## TASK BRIEF
Decide whether each statement agrees with the passage below about Demi's glasses, answering yes or no and quoting the words that settle it: (a) Brandon called around 2 to say he had Demi's glasses; (b) the writer had last seen the grandmother on a Sunday; (c) the family knows how much Demi can see.

## GIVEN PASSAGE

....................

Today is a day that I have felt so much of Gods presence in my life. Yesterday we were told “tomorrow is the day for glasses!” We had been told this before and it didn’t work out so I was apprehensive but still excited!
Around noon I received a phone call from my grandpa telling me that my grandmother had passed away. This was news I was expecting but hearing his voice deliver the news and the crack in his voice and then apparent heart ache, I was shattered. I am broken for him, for my mother and her 4 siblings. My heart is at peace with her going home. I had seen her on Saturday and I had asked a favor of her. I asked her to hug my daddy and hold my baby when she got to heaven. I told her we would be ok and we would be sure my grandpa was ok. I then prayed with her. So today, I knew exactly what she was doing in Heaven. Rejoicing, hugging, and holding. Lifting my family up in prayers as I know they may not feel the exact sense of peace as I do, just yet.
A few hours went by and I was still waiting to hear about Demi’s glasses. I was ready for a little shift of emotions. Brandon called around 2 and said he had her glasses and he was headed to us! We were overjoyed. As he pulled in the driveway, I jumped off of the floor with Demi and we were all ready! Phones ready to capture video! Nerves and emotions through the roof. We have waited for this moment since we were first told she had a significant visual impairment. Glasses seemed impossible in the early days. But you know… God always has other plans!
We put those glasses on her… and oh my! She lit up! She has done so well with them this evening! She is keeping them on for the most part! She picked up food from my hand! It’s literally a miracle! It’s God’s work! I was asked by one of my best friends this how I felt and I responded, “we expected this. I’m not shocked because this is what we excepted!” No lie y’all! We really did! Since her surgery had been scheduled, this is the result we knew we would get and God delivered!
As far as what vision Demi has… we don’t know. It’s that simple. We are asked a lot… and the answer is… we don’t know, but it’s something! We won’t know until she can communicate that to us! The brain and eyes have this amazing capability to rewire some things that you can’t explain. So for now, we know she can see something and we are excited. We will still give her every tool for success – learning Braille, walking with a cane, and anything else she can tap into! We will do it all and so will Demi! Continued prayers for my baby to continue to hit milestones and impress us all daily! She is a little Wonder Woman!

....................

## DATA EXTRACTS

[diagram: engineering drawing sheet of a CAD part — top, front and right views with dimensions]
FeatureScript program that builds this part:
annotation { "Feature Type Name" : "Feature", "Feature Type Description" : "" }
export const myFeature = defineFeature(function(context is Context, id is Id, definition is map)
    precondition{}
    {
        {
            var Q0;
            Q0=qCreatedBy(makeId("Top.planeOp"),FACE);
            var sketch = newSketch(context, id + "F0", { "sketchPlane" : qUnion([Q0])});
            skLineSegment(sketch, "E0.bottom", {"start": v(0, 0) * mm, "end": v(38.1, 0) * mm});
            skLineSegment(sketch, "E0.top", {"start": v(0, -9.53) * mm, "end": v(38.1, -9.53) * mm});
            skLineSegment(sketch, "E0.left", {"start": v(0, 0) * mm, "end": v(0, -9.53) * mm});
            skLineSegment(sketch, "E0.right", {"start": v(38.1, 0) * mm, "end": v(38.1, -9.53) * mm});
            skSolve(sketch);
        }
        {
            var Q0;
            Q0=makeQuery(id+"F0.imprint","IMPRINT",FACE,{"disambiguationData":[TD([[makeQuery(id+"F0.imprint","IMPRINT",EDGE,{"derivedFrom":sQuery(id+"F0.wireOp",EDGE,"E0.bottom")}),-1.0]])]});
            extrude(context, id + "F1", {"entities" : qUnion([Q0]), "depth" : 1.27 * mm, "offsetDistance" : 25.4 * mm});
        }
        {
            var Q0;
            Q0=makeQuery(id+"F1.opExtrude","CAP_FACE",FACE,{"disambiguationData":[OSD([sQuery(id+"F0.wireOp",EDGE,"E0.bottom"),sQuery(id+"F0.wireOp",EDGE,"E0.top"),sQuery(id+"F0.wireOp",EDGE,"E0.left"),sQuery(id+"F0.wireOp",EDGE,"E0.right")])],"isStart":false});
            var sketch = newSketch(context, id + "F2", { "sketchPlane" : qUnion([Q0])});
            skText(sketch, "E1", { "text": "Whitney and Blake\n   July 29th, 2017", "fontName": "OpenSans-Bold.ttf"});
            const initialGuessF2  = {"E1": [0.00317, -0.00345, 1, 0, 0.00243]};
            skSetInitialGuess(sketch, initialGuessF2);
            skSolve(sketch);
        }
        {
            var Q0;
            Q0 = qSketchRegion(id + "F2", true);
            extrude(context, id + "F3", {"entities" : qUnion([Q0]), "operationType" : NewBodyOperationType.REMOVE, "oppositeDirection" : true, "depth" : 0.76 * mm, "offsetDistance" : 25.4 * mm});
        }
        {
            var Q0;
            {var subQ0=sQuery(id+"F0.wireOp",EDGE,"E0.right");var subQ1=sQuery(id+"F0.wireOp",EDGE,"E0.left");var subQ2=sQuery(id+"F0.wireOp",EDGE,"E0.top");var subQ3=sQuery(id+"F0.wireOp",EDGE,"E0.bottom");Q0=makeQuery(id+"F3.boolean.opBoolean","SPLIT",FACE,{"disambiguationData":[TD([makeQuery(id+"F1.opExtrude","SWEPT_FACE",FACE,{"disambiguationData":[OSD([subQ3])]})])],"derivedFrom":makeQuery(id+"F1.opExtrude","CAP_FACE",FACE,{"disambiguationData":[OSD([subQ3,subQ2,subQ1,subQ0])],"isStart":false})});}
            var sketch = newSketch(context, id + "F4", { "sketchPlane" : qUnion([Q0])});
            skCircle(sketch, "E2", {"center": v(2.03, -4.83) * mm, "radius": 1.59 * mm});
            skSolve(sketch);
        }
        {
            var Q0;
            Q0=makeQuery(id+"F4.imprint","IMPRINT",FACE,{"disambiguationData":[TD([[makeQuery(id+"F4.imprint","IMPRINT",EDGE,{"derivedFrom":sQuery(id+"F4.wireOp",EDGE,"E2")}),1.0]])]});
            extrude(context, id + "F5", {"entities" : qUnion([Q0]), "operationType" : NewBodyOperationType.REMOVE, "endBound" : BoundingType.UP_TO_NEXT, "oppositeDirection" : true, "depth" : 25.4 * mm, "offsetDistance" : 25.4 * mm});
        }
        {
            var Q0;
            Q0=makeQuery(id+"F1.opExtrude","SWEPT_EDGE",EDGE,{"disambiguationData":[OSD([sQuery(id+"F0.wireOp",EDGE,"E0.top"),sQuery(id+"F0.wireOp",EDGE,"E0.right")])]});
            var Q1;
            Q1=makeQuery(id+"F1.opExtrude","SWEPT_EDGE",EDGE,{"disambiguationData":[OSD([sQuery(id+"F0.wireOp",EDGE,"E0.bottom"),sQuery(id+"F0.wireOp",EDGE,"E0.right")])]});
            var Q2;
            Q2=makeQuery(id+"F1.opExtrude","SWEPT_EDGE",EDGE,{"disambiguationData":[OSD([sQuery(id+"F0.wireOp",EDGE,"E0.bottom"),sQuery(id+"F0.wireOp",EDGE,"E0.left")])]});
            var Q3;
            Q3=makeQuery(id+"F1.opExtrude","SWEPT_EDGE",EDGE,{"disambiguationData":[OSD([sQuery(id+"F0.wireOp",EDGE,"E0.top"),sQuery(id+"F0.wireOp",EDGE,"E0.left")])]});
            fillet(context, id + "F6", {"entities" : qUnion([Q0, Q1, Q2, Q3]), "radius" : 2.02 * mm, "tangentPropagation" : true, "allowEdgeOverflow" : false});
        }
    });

....................

## RESULT OF THIS TASK
(a) Yes: "Brandon called around 2 and said he had her glasses and he was headed to us!"
(b) No: "I had seen her on Saturday and I had asked a favor of her."
(c) No: "As far as what vision Demi has… we don’t know."